JSON-LD selection fails with JSON-LD objects including unescaped control characters in string literals
Closed, ResolvedPublicBUG REPORT

Description

Steps to replicate the issue (include links if applicable):

What happens?:

JSON-LD selection fails to parse the #2 JSON-LD object, complaining that control characters were found in string literals.

What should have happened instead?:

JSON-LD selection should have been able to parse the problematic JSON-LD object.

Software version (skip for WMF-hosted wikis like Wikipedia):

v2.0.0-alpha.1

Other information (browser name/version, screenshots, etc.):

This is happening because there are unescaped new lines in the articleBody property of the corresponding JSON-LD object.

Although we may escape these control characters, as mentioned here, I cannot think of an easy way to know whether a control character is inside or outside double quotes (i.e., a string literal). And escaping control characters outside string literals would result in another JSON.parse() error.

Alternatively, we may simply remove these unescaped control characters altogether.

This seems to be what schema.org's validator is doing. Unfortunately, this service seems to be provided by Google and I can't find the source code to see exactly how it does it.
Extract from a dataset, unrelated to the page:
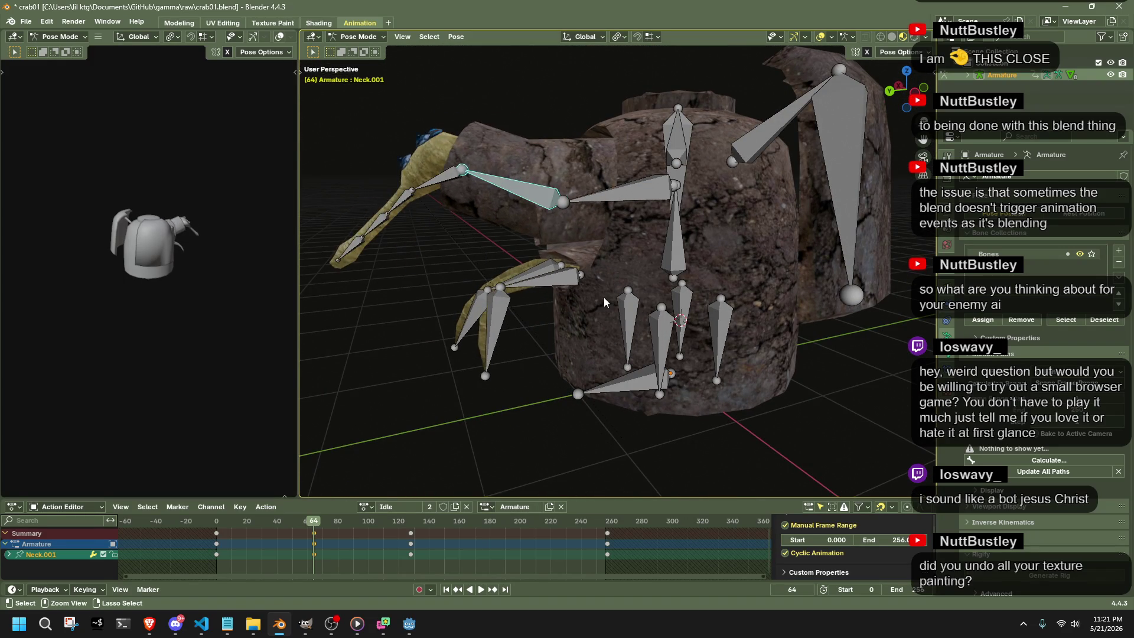
middle_drag(404, 307, 574, 326)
There is a similar tool here, but it is failing on unescaped control characters within string literals.

Noted that both Firefox and Chrome implementation of JSON.parse are failing with control characters 0x00-0x1F. That is, not failing with 0x7F or 0x80-0x9F (see https://en.wikipedia.org/wiki/C0_and_C1_control_codes).

Remember to fix the "Copy JSON-LD" bookmarklet accordingly, as well.